Nokogiri Performance: xpath vs. tree walking/iterating
At Gnip we're doing some heavy XML parsing in Ruby and obviously chose Nokogiri as the underlying engine. I started the week doing xpath searches to tease out the elements/attributes from the documents we were parsing, and ended the week iterating over the root's children in order to achieve significant (~3x) performance improvements. While xpath is convenient, as you don't have to pay attention to document structure (assuming you have your head around xpath syntax to begin with), it's horribly expensive in terms of processing time. It's truly searching the document for what you want; expensive!

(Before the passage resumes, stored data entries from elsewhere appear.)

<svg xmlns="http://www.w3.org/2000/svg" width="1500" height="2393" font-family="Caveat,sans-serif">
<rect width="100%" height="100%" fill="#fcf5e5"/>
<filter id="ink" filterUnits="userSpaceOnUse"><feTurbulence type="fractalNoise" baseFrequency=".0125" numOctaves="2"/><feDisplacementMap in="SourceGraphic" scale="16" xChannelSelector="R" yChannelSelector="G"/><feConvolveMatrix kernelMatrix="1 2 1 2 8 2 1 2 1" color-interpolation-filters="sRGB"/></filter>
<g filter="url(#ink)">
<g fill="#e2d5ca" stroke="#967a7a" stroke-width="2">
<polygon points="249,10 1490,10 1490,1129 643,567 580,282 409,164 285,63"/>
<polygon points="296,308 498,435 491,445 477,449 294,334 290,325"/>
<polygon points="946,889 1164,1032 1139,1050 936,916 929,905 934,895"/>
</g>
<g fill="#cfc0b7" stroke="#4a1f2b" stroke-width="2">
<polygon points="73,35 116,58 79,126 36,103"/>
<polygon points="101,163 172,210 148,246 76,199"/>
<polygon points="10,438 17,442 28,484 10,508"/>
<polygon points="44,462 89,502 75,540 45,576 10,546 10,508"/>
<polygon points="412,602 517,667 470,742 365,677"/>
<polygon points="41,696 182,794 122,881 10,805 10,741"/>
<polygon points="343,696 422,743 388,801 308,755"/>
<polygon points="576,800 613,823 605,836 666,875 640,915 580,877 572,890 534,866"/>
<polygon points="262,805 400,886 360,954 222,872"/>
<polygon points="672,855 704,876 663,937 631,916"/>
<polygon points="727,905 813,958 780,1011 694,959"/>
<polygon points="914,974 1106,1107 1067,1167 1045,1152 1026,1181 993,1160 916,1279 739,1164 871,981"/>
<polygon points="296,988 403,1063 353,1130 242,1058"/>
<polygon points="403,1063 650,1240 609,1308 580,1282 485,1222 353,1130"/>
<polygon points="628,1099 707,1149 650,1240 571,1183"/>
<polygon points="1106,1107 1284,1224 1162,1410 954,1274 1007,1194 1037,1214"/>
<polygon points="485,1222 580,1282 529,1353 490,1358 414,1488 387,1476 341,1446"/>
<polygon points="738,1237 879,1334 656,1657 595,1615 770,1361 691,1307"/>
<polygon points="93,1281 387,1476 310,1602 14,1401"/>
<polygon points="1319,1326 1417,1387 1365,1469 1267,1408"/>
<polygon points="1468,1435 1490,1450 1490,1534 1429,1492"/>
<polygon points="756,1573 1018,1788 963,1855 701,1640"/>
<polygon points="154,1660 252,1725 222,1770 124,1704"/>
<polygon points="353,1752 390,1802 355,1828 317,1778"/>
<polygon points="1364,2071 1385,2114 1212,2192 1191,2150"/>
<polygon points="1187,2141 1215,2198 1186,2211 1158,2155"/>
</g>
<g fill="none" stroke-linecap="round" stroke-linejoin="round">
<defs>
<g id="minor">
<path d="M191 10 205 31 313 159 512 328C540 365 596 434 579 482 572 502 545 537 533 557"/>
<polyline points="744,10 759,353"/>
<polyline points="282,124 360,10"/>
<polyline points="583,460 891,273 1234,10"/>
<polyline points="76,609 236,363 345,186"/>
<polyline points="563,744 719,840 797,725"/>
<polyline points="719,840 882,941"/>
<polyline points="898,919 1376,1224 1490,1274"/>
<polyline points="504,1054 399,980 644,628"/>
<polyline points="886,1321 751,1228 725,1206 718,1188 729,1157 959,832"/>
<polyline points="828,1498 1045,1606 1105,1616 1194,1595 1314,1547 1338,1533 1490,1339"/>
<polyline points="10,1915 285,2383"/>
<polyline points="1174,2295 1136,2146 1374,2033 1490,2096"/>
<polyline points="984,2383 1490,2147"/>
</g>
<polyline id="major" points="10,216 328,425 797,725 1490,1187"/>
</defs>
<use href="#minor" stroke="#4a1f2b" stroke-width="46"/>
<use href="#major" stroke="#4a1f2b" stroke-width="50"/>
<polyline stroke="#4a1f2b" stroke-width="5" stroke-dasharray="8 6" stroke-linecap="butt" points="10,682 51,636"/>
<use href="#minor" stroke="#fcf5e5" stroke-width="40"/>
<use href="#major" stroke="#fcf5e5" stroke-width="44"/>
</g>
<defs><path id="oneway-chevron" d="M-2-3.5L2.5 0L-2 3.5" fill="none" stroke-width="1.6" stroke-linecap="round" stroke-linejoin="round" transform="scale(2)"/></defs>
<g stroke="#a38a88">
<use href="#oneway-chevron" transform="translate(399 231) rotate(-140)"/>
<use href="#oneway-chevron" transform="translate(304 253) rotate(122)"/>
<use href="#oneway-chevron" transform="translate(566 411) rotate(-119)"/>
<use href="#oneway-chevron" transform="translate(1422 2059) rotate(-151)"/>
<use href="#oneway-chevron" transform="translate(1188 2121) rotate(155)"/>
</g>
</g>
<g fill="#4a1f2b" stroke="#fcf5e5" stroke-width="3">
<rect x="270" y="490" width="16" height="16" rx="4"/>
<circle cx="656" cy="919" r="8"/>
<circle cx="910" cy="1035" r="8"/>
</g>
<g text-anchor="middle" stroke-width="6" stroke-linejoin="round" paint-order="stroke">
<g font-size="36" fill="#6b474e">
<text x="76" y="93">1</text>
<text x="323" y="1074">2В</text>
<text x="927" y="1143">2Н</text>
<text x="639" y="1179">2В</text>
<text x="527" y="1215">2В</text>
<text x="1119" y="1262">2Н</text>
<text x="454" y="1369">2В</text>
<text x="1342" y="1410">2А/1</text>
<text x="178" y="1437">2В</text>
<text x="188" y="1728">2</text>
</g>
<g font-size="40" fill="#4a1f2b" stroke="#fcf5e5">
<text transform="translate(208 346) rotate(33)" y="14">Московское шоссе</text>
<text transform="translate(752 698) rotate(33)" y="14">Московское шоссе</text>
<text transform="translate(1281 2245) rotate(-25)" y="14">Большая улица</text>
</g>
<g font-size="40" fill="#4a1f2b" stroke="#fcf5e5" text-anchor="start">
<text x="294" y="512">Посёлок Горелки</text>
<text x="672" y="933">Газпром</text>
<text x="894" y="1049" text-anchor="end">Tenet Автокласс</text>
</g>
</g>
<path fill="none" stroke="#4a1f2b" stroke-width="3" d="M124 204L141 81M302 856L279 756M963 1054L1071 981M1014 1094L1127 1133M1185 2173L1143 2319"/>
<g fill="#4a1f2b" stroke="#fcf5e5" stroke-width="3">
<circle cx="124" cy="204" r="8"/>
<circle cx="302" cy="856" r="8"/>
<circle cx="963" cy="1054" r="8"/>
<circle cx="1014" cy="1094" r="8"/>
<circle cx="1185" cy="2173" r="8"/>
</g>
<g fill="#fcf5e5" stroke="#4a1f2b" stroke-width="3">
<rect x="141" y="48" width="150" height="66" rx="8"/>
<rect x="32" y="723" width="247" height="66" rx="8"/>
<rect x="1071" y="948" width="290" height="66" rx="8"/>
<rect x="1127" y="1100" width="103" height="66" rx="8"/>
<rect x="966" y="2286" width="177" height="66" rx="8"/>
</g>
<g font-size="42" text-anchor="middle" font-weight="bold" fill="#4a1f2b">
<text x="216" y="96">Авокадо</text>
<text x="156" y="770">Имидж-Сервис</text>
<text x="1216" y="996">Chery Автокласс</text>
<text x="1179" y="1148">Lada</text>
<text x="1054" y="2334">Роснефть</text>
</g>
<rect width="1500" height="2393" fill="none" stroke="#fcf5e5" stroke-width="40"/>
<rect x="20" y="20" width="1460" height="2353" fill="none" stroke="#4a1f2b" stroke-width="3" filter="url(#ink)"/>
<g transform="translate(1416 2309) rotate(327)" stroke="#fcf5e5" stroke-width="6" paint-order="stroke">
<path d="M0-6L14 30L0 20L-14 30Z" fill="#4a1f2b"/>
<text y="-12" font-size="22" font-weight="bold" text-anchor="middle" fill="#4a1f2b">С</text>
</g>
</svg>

There's a big difference between using the "search" (e.g. xpath) interface on top of a parsed DOM and running over the entire tree, testing each node for what it is you're looking for. Code gets a little uglier when doing the latter, it's not as elegant/clean, but performance starts kicking in when you do it. Moving from xpath search-style parsing, to tree walking yielded ~3x performance improvement in parsing for me. I suspect that going all the way to either Nokogiri's Reader or SAX interface would yield an additional 10% improvement over that. However, I'm stoping here for now as the readability/complexity detriment in doing a full Reader/SAX stack-maintenance model doesn't feel worth it at the moment. I would like to try pauldix's SAX machine declarative parser (built on Nokogiri) and run some benchmarks, but... another day.
Old:
doc = Nokogiri::XML.parse(some_xml_string) { |cfg| cfg.noblanks }
doc.xpath('/xmlns:feed/xmlns:entry').each do |entry|
at = entry.xpath('xmlns:published').text
id = entry.xpath('xmlns:id').text
...
end
New:
doc = Nokogiri::XML.parse(some_xml_string) { |cfg| cfg.noblanks }
doc.root.children.each do |node|
if node.name == 'entry'
node.children.each do |sub_e|
at = sub_e.inner_text if sub_e.name == 'published'
id = sub_e.inner_text if sub_e.name == 'id'
end
end
...
end